Learn more about Mao’s offensive against class struggle and capitalist thinking.

Mounting Chaos across Beijing

At Beida, a group of student rebels seized President Lu Ping and a group of his colleagues. They stuck pointed dunce caps on their heads and forced them to kneel while the frenzied students spattered black ink on their faces, beat and kicked them, and then paraded them around the campus in disgrace.

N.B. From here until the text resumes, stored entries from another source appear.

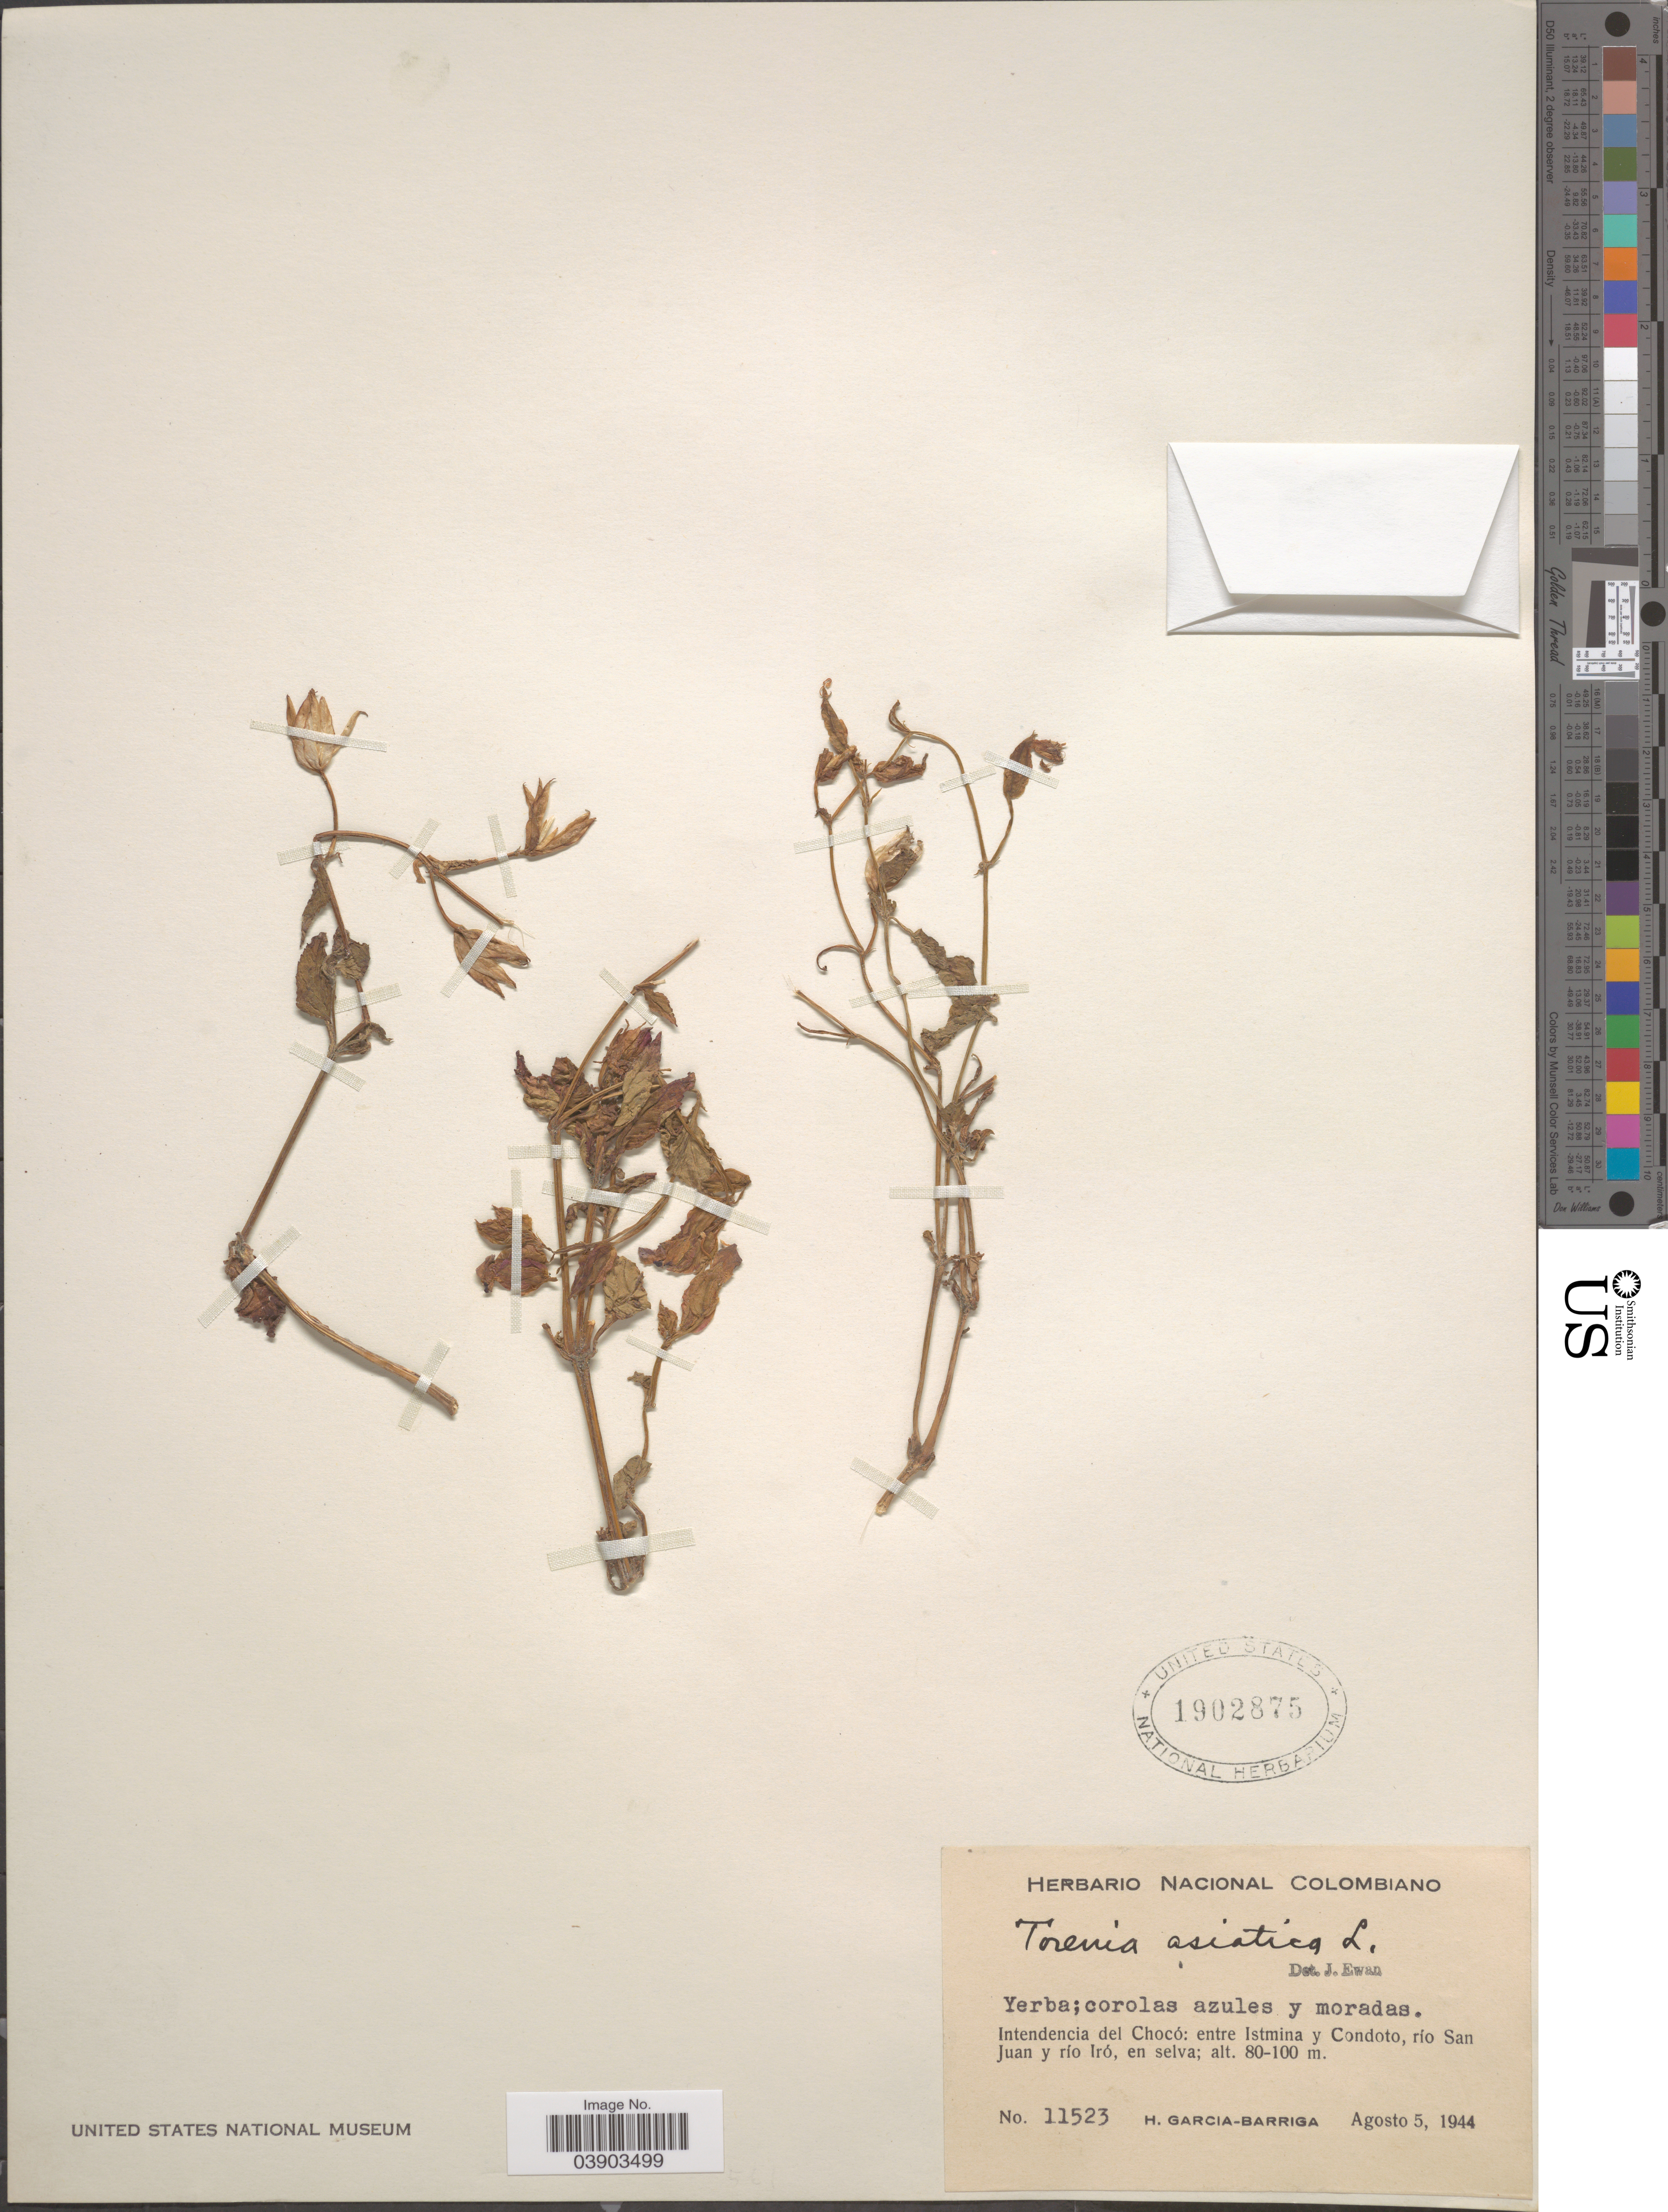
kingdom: Plantae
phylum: Tracheophyta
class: Magnoliopsida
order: Lamiales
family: Linderniaceae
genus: Torenia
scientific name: Torenia asiatica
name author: L.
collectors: H. García Barriga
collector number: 11523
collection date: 1944-08-05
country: Colombia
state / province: Chocó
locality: Intendencia del Chocó: entre Istmina y Condoto, río San Juan y río Iró.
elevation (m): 80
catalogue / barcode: US 1902875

Caught completely off guard by the mounting chaos, the Central Committee of the party, still under the day-to-day direction of Liu Shaoqi and Deng Xiaoping, played it strictly by the book. In cases of serious or widespread disorder, the standard operating procedure of the party was to send out work teams to investigate. And so Liu and Deng dispatched a number of work teams to schools and universities throughout Beijing to examine the nature and circumstances of the rising factional turmoil. Their mandate was to identify the source of the problem and then to fix it.

Common Questions about the Involvement of China’s Youth in Mao’s Revolution

Q: What is significant about Peking University with relation to Mao Zedong?

Peking University is China’s oldest institution of modern higher education. It was there that the young Mao Zedong first studied Marxism with the CCP’s co-founder, Li Dazhao.

Q: What happened when Mao endorsed Nie Yuanzi?

Mao hailed Nie’s dazibao as “China’s first Marxist-Leninist Big Character Poster”. With Mao’s endorsement, Nie Yuanzi went from being a “right-wing renegade” to being a left-wing heroine.

Q: What triggered the tsunami of radical student activity at Beida and other nearby college and high school campuses?

The People’s Daily published a ringing endorsement of Mao’s call to deepen the Cultural Revolution. A day later, the same newspaper stressed the life-and-death nature of the current class struggle. Such authoritative articles, appearing in the Communist Party’s flagship newspaper, served to trigger a virtual tsunami of radical student activity at Beida, as well as on other nearby college and high school campuses.